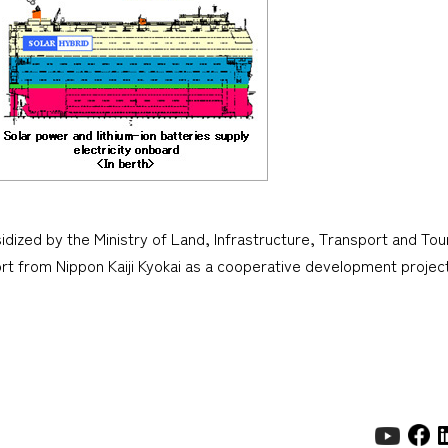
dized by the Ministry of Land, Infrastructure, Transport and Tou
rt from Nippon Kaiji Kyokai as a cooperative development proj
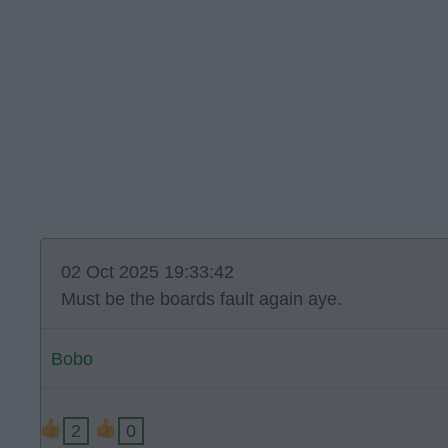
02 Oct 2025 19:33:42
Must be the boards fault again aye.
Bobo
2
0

* * *

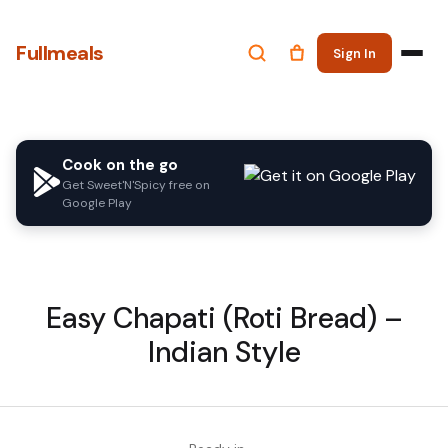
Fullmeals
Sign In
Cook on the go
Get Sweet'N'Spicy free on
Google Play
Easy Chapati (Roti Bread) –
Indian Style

#### Task objective
Could you return, unchanged, the lines from the one containing "dized by the" through the one containing "rt from Nippon", including both of those lines?

#### Output of the task
dized by the Ministry of Land, Infrastructure, Transport and Tou
rt from Nippon Kaiji Kyokai as a cooperative development proj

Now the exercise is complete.